* **Document extract**
== Segment start ==

29

I have a function that calls 3 different APIs using cURL multiple times. Each API's result is passed to the next API called in nested loops, so cURL is currently opened and closed over 500 times.

Should I leave cURL open for the entire function or is it OK to open and close it so many times in one function?

nbro
  • 15,395
  • 32
  • 113
  • 196
makenoiz
  • 341
  • 1
  • 5
  • 13
  • 4
    Pretty vague question without seeing the usage and how the code is being handled. – Jim Aug 04 '13 at 19:17
  • 1
    I tend to err on the reliability side, and fresh handles seem less problematic because leftover state from a request seems less likely to pollute future requests if you make a fresh handle. With that said, I have a process that regularly runs for weeks, making near a million http requests on the same curl handle. They are very plain http requests to a single api on a single domain. I've experienced no issues. – goat Aug 04 '13 at 20:36
  • Possible duplicate of [When to use cURLs function curl\_close?](http://stackoverflow.com/questions/3849857/when-to-use-curls-function-curl-close) – T.Todua Aug 21 '16 at 10:07
  • 1
    Be carefull on using this for changing data by curl (post, put etc), for it can reuse old data in the background, see my answer: https://stackoverflow.com/a/67266458/4699609 – flexJoly Apr 30 '21 at 08:39
  • Does this answer your question? [Reusing the same curl handle. Big performance increase?](https://stackoverflow.com/questions/3787002/reusing-the-same-curl-handle-big-performance-increase) – flexJoly Apr 30 '21 at 08:45

1 Answers1

39

There's a performance increase to reusing the same handle. See: Reusing the same curl handle. Big performance increase?

== Segment end ==

* **Dataset**
== Segment start ==

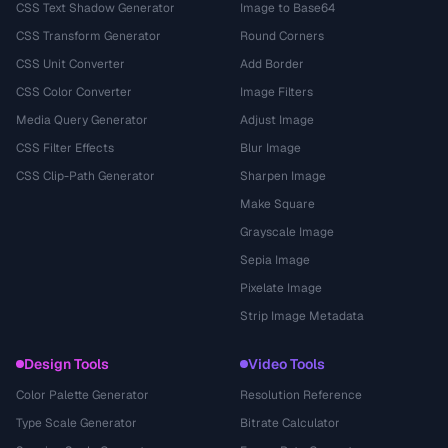
CSS Text Shadow Generator
Image to Base64
CSS Transform Generator
Round Corners
CSS Unit Converter
Add Border
CSS Color Converter
Image Filters
Media Query Generator
Adjust Image
CSS Filter Effects
Blur Image
CSS Clip-Path Generator
Sharpen Image
Make Square
Grayscale Image
Sepia Image
Pixelate Image
Strip Image Metadata
Design Tools
Video Tools
Color Palette Generator
Resolution Reference
Type Scale Generator
Bitrate Calculator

== Segment end ==

* **Problem requirements**
Reproduce the entire thread about reusing cURL handles, word for word. The records have no connection to the thread about reusing cURL handles.

* **Task output**
29

I have a function that calls 3 different APIs using cURL multiple times. Each API's result is passed to the next API called in nested loops, so cURL is currently opened and closed over 500 times.

Should I leave cURL open for the entire function or is it OK to open and close it so many times in one function?

nbro
  • 15,395
  • 32
  • 113
  • 196
makenoiz
  • 341
  • 1
  • 5
  • 13
  • 4
    Pretty vague question without seeing the usage and how the code is being handled. – Jim Aug 04 '13 at 19:17
  • 1
    I tend to err on the reliability side, and fresh handles seem less problematic because leftover state from a request seems less likely to pollute future requests if you make a fresh handle. With that said, I have a process that regularly runs for weeks, making near a million http requests on the same curl handle. They are very plain http requests to a single api on a single domain. I've experienced no issues. – goat Aug 04 '13 at 20:36
  • Possible duplicate of [When to use cURLs function curl\_close?](http://stackoverflow.com/questions/3849857/when-to-use-curls-function-curl-close) – T.Todua Aug 21 '16 at 10:07
  • 1
    Be carefull on using this for changing data by curl (post, put etc), for it can reuse old data in the background, see my answer: https://stackoverflow.com/a/67266458/4699609 – flexJoly Apr 30 '21 at 08:39
  • Does this answer your question? [Reusing the same curl handle. Big performance increase?](https://stackoverflow.com/questions/3787002/reusing-the-same-curl-handle-big-performance-increase) – flexJoly Apr 30 '21 at 08:45

1 Answers1

39

There's a performance increase to reusing the same handle. See: Reusing the same curl handle. Big performance increase?